Politie onderzoekt AD-publicatie over dode informant
De Landelijke Eenheid van de politie doet onderzoek naar een bericht dat het AD maandag heeft gepubliceerd over de in 2015 overleden politie-informant Freddy Janssen uit Valkenswaard. De krant schrijft onder meer dat politie cruciale informatie over de informantenstatus van Janssen voor de rechter heeft verzwegen en sporen daarover heeft gewist. Bronnen van het AD spreken van „een grote cover-up”.
Het in stukken gezaagde lichaam van Janssen werd in het voorjaar van 2015 gevonden in het Markkanaal bij het Brabantse Den Hout. Volgens het AD brak vervolgens bij het Team Criminele Inlichtingen (TCI) van de Landelijke Eenheid paniek uit. Janssen was informant bij TCI en stuurde de dag voor zijn verdwijning een bericht naar zijn TCI-begeleiders, waarin hij schreef dat zij hem „met de grootste spoed” moesten bellen. Het AD beschikt over onder meer dit bericht.
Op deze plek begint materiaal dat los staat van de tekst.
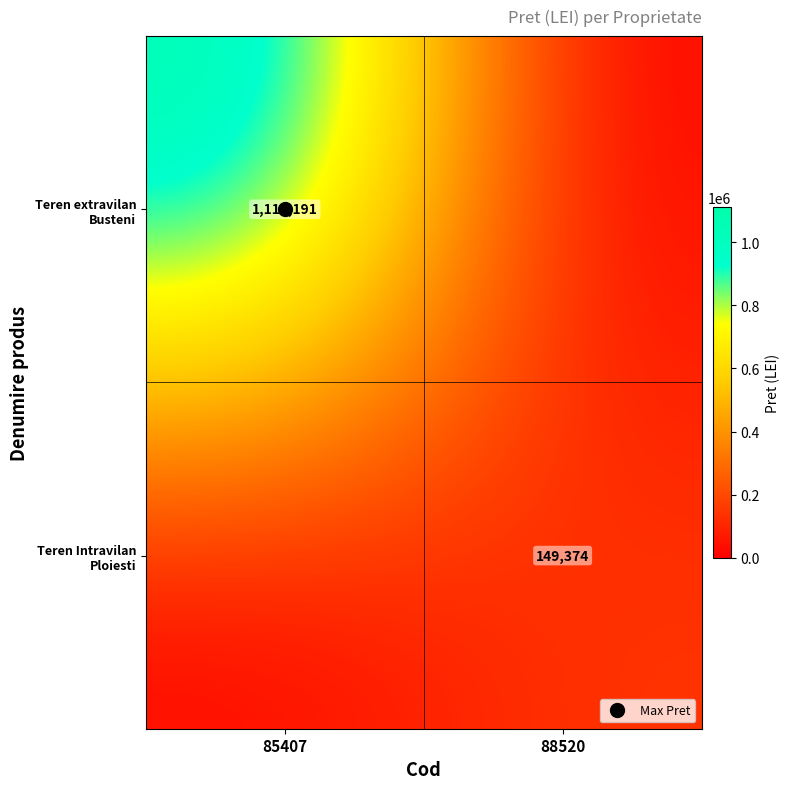

Which series changed the most between 85407 and 88520?

Teren extravilan Busteni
Wapenhandelaar Jan B. uit Hulten is - ook in hoger beroep - veroordeeld het wegmaken van het lichaam van Janssen. Bewijs voor de stelling dat B. betrokken was bij de gewelddadige dood van Janssen is niet gevonden. Tijdens zijn berechting heeft B. verklaard dat Janssen munitie bij hem wilde kopen. Toen hij die samen met B. wilde testen, schoot Janssen zichzelf in een bos bij Oosterhout door het hoofd, aldus B.
Volgens het AD wilde TCI stoppen met Janssen als informant. Hij zou tal van criminele contacten hebben gehad en betrokken zijn geweest bij de meeste zaken die hij aandroeg. Het advies om te stoppen werd volgens de krant genegeerd door de TCI-leiding. Twee nieuwe begeleiders gingen met hem verder. In die contacten zou Janssen onder meer foto’s van het wapenarsenaal van B. hebben geleverd.
Volgens het AD is het advies om met de informant te stoppen verdwenen, evenals een rapport over door de politie gemaakte fouten. Een door Janssen gebruikte iPad en een telefoon hebben nabestaanden „nooit meer gezien”, twee laptops kregen ze kapot terug, aldus het AD.
Een bron in het AD zegt te vermoeden dat Janssen door zijn telefoon is ontmaskerd als informant. Dat zou een motief opleveren voor moord. Een andere bron zegt dat door TCI met Janssen „heel onprofessioneel” is gewerkt. „Het is de vraag of TCI medeschuldig is aan zijn dood”, aldus deze bron.
De politie onderzoekt de diverse beweringen maar wil niet ingaan op de zaak zelf. Over de precieze - afgeschermde - werkzaamheden van TCI doet zij nooit mededelingen.